[GIVEN TEXT Boundary: Start]

Is (\alpha AB)^* Equal to \bar{\alpha }B^*A^* for All n × n Complex Matrices?

[DanielFaraday]

Homework Statement

Prove the following:

For every n × n complex matrices A and B, $$(\alpha AB)^*=\bar{\alpha }B^*A^*$$.

Homework Equations

None

The Attempt at a Solution

Okay, I'm just getting started on this problem. All the ideas I have come up with so far involve using two "test" matrices. The problem with this is that it doesn't prove it for any n × n matrix. Does this matter?

 

[Office_Shredder]

Ok, start small. Can you prove $$(\alpha A)^*=\bar{\alpha }A^*$$

If you can, then you can just focus on proving that A and B swap like that

 

[DanielFaraday]

Hmm...

This feels like trying to prove 1+1=2. It just is! I'm still working on it...

 

[DanielFaraday]

Do you think this is a sufficient proof?

$$(\alpha AB)^*=\bar{\alpha }\overline{AB}=\bar{\alpha }\left(\bar{A}\right)\left(\bar{B}\right)=\bar{\alpha }\left(\left(\bar{A}\right)^T\right)^T\left(\left(\bar{B}\right)^T\right)^T=\bar{\alpha }\left(A^*\right)^T\left(B^*\right)^T=\bar{\alpha }\left(B^*A^*\right)^T$$

[GIVEN TEXT Boundary: End]
[DATA SHOWN Boundary: Start]

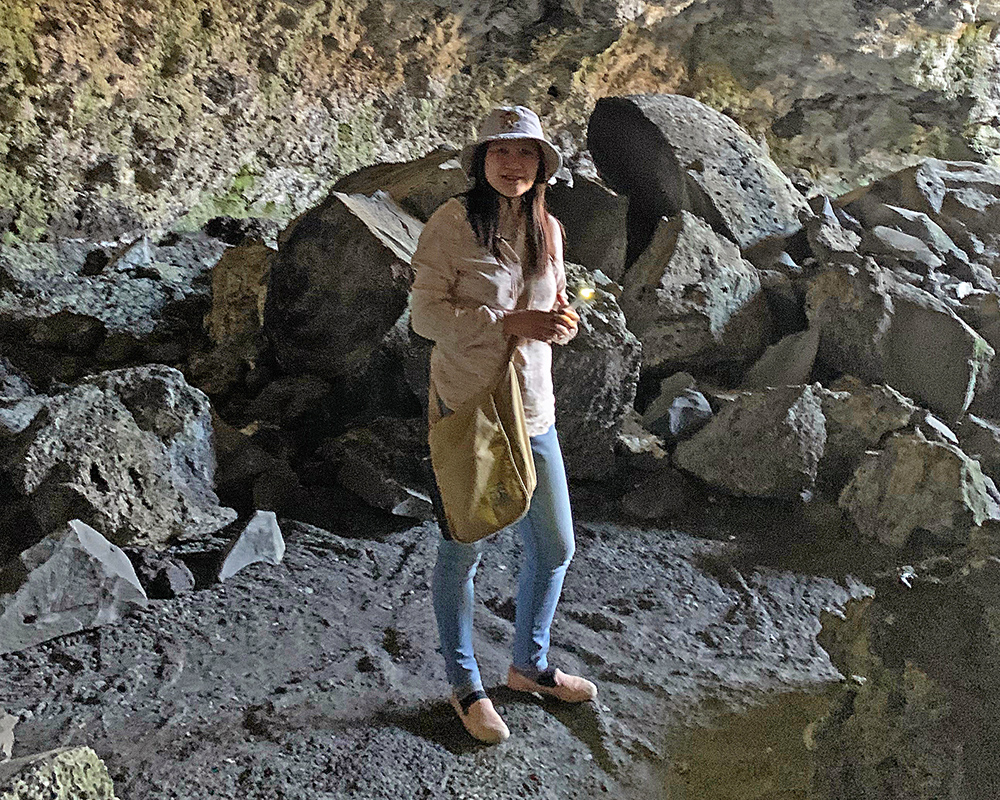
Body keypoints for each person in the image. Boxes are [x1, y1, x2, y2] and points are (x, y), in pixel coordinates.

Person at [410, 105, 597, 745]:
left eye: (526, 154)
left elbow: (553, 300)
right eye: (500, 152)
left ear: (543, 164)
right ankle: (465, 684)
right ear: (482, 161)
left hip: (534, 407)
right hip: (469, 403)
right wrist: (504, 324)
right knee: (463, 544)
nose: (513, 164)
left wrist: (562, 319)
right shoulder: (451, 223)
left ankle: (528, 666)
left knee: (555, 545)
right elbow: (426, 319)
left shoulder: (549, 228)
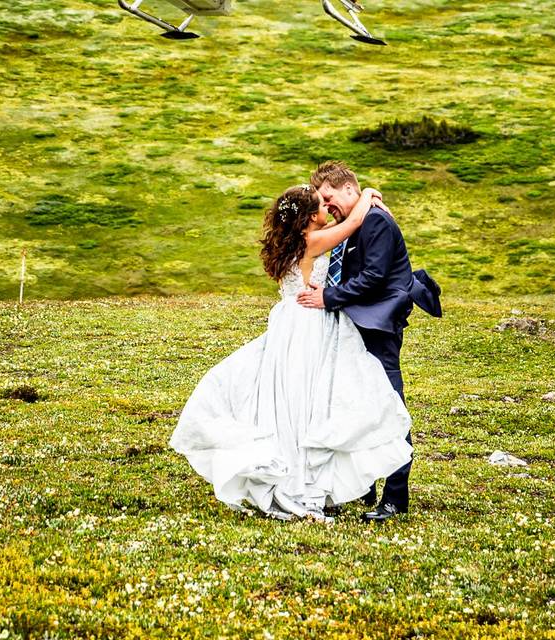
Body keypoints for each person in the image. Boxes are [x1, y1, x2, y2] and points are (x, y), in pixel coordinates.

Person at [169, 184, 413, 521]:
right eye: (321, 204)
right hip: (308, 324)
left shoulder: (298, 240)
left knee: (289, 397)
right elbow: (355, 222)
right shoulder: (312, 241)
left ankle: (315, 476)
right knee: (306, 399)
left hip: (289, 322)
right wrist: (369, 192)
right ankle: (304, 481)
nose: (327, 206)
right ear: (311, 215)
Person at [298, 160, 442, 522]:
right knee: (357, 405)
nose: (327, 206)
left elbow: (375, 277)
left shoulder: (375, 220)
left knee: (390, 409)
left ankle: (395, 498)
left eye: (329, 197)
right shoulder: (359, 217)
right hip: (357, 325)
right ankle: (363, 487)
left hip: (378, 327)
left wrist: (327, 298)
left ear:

[DATA SHOWN Boundary: End]

TASK INSTRUCTIONS.
Summarize the thread about the conjugate transpose of a matrix product in two sentences. These entries have no connection to the thread.

ANSWER TO THIS PROBLEM.
A user asks how to prove that (αAB)* equals ᾱB*A* for all n × n complex matrices, noting that ideas based on two test matrices would not prove it for every such matrix. Another user suggests first proving (αA)* = ᾱA* and then focusing on why A and B swap, after which the first user posts a chain of equalities and asks whether it is a sufficient proof.